Yeray Ortega

Personal information
- Full name: Yeray Ortega Garda
- Date of birth: 17 June 1975 (age 50)
- Place of birth: Spain
- Height: 1.83 m (6 ft 0 in)
- Position: Striker

Senior career*
- Years: Team / Apps / (Gls)
- 1998–2001: Universidad de Las Palmas CF / 35 / (4)
- 2001: SD Eibar / 6 / (0)
- 2002: RC Celta Fortuna / 9 / (0)
- 2002–2003: Universidad de Las Palmas CF / 5 / (1)
- 2003–2004: UD Pájara Playas de Jandía / 28 / (5)
- 2004–2006: Real Oviedo / 43 / (1)
- 2006–2008: UD Lanzarote / 66 / (11)
- 2008–2009: UD Villa de Santa Brígida / 20 / (4)
- 2009: SV Ried / 10 / (1)
- 2009–2011: UD Vecindario / 48 / (16)
- 2011: SC Rheindorf Altach / 10 / (3)
- 2011–2012: UD Vecindario / 34 / (13)
- 2012–2017: UD Villa de Santa Brígida

= Yeray Ortega =

Spanish footballer (born 1975)

Yeray Ortega Garda (born 17 June 1975) is a Spanish former footballer.

==Early life==

Ortega was born in 1975 in Spain.
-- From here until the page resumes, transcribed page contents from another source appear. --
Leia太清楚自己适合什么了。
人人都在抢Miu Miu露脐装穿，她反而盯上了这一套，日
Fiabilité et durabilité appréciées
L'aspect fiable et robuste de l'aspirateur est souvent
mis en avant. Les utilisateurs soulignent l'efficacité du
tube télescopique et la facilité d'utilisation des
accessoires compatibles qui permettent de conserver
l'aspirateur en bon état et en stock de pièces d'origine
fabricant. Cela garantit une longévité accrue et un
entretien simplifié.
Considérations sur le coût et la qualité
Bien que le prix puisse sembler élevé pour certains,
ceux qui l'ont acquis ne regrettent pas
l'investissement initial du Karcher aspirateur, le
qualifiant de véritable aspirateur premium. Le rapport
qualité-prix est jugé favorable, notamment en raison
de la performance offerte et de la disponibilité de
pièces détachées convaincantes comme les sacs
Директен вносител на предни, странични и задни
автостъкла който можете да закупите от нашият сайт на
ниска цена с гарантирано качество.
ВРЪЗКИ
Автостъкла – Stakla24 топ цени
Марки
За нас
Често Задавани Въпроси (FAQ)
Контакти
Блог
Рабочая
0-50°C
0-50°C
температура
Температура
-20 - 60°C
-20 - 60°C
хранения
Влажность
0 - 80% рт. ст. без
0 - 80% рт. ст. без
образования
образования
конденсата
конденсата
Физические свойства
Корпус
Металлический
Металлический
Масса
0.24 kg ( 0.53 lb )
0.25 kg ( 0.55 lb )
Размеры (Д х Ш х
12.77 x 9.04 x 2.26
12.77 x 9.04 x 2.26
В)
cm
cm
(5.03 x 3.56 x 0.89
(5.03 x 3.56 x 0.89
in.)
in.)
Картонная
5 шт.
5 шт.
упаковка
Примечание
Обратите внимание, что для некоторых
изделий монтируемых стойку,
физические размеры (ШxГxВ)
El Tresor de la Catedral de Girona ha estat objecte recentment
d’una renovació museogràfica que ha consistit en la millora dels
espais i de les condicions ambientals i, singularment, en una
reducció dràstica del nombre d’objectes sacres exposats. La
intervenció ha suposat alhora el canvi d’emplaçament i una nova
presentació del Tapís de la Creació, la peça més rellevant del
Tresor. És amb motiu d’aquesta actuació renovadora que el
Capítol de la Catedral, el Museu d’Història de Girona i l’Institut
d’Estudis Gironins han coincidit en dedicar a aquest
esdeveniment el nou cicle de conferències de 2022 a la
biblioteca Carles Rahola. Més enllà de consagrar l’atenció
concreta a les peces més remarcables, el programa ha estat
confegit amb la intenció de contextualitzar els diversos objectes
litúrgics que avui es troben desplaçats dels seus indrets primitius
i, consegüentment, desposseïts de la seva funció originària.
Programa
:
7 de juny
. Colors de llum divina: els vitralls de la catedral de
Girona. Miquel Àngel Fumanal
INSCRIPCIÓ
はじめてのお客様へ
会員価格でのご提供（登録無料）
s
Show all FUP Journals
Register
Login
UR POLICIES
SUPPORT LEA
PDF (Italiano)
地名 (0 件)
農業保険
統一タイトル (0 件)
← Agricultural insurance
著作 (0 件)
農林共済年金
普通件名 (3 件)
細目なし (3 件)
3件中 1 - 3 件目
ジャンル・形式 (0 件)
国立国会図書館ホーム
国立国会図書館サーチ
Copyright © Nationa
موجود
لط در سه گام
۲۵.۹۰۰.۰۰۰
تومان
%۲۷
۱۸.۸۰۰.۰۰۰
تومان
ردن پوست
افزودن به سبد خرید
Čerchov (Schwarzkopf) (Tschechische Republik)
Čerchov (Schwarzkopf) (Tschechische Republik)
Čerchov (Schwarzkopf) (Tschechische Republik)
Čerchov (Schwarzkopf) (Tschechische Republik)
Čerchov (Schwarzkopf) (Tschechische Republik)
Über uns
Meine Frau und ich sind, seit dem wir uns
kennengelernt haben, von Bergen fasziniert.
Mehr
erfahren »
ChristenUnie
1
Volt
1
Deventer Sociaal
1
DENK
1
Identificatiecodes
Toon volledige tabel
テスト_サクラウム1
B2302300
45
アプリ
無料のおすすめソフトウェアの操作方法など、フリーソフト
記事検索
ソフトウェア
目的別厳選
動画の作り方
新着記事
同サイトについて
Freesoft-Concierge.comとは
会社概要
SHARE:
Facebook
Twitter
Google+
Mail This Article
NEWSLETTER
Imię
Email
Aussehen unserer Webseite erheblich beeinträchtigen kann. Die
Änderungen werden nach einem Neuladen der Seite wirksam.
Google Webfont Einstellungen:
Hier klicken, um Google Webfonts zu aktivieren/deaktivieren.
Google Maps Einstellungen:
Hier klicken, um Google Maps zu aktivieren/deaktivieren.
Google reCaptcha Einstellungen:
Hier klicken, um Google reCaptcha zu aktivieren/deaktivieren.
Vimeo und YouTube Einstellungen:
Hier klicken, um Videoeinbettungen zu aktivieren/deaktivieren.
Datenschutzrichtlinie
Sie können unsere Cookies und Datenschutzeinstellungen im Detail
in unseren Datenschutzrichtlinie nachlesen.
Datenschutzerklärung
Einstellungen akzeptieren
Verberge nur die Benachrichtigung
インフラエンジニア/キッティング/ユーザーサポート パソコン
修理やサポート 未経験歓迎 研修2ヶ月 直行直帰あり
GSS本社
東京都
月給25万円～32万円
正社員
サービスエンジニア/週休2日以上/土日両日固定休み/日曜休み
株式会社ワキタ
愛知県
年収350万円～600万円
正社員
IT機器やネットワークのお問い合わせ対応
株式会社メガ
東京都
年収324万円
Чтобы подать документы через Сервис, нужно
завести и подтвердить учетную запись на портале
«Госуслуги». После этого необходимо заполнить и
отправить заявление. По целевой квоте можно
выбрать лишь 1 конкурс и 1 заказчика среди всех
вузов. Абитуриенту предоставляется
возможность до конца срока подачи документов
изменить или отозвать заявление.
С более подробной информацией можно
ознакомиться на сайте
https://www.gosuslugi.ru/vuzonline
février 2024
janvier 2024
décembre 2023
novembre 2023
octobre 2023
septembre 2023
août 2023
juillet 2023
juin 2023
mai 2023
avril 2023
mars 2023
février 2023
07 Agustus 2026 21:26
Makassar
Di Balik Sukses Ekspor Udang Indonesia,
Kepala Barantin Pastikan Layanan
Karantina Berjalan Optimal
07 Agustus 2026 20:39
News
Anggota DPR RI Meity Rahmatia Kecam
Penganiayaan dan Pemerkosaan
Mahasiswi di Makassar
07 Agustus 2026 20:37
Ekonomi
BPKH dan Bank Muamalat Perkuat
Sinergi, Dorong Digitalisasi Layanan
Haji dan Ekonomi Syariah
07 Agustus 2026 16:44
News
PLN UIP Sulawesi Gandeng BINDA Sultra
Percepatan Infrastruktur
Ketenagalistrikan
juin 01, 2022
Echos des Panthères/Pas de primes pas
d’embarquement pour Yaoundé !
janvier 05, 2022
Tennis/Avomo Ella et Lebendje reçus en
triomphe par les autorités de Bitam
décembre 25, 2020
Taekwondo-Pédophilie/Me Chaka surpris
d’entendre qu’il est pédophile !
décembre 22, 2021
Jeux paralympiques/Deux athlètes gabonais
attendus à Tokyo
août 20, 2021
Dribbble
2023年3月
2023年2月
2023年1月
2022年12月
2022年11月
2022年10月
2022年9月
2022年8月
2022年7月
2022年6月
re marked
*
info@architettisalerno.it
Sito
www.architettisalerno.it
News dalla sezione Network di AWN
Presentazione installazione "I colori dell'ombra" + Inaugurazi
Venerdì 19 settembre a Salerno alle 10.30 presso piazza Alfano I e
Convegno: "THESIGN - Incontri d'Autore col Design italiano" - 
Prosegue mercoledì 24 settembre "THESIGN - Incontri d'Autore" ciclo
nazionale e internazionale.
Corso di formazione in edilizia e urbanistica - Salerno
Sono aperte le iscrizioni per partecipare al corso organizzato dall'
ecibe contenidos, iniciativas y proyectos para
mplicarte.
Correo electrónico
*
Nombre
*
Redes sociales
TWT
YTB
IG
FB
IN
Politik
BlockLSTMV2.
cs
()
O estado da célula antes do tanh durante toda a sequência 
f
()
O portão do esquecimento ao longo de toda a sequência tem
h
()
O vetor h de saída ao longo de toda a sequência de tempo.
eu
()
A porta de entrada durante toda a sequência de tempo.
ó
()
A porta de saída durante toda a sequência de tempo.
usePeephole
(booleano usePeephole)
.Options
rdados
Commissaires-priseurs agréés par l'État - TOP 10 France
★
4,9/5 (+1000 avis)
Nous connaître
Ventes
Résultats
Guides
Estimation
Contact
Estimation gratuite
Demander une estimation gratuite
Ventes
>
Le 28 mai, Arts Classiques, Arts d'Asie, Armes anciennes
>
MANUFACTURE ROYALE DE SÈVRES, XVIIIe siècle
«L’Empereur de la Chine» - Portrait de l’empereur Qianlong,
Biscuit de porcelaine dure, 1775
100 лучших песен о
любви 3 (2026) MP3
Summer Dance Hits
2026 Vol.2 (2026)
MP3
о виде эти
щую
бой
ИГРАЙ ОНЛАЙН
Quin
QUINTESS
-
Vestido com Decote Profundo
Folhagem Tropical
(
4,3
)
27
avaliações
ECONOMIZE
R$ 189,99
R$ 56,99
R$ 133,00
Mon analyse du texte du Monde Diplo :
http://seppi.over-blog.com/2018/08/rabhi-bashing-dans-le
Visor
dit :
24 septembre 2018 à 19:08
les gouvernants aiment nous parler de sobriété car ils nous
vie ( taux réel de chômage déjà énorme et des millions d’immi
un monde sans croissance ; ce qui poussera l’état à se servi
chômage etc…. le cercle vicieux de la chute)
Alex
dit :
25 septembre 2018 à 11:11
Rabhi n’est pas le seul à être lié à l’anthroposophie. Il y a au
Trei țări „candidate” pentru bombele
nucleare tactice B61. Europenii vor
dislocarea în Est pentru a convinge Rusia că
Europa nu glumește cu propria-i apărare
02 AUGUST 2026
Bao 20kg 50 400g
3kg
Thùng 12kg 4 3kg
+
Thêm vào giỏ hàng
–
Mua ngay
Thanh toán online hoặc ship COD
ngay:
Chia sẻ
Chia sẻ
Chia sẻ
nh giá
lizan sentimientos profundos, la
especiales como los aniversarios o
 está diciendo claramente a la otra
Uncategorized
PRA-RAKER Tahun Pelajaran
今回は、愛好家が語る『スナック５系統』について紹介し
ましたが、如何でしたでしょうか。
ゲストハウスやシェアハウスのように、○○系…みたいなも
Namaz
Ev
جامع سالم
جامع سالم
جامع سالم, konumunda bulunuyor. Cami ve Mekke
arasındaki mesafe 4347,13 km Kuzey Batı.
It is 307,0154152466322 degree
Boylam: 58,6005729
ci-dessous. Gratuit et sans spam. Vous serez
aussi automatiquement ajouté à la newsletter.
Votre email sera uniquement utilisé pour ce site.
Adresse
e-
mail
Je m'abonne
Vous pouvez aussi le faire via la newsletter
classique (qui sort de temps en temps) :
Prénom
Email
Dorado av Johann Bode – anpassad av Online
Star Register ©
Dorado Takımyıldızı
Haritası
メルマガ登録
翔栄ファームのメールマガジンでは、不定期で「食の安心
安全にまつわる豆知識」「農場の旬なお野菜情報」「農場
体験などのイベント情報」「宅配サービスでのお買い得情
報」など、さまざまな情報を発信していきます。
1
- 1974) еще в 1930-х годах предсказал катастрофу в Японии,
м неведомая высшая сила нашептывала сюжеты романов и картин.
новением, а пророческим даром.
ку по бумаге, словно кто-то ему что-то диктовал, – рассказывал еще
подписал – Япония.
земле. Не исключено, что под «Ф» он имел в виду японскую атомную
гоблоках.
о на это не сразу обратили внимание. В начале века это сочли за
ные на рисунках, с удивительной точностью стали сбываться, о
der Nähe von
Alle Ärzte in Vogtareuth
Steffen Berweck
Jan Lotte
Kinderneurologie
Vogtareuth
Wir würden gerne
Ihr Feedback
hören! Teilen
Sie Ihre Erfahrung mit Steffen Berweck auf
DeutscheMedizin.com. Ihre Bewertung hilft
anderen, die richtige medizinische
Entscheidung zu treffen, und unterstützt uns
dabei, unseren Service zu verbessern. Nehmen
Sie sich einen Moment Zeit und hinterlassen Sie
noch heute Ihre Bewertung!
He is a native of the Canary Islands, Spain.

==Playing career==

Ortega started his career with Spanish side Universidad de Las Palmas CF. In 2001, he signed for Spanish side SD Eibar. In 2002, he signed for Spanish side RC Celta Fortuna. After that, he returned to Spanish side Universidad de Las Palmas CF. In 2003, he signed for Spanish side UD Pájara Playas de Jandía. In 2004, he signed for Spanish side Real Oviedo. In 2006, he signed for Spanish side UD Lanzarote. In 2008, he signed for Spanish side UD Villa de Santa Brígida. In 2009, he signed for Austrian side SV Ried. After that, he signed for Spanish side UD Vecindario. In 2011, he signed for Austrian side SC Rheindorf Altach. After that, he signed for Spanish side UD Vecindario. He was regarded as one of the club's most important players. In 2012, he returned to Spanish side UD Villa de Santa Brígida.

==Post-playing career==

After retiring from professional football, Ortega worked as a youth manager. He has also worked as a football agent.

==Personal life==

He donated money to Real Oviedo to help the club avoid bankruptcy.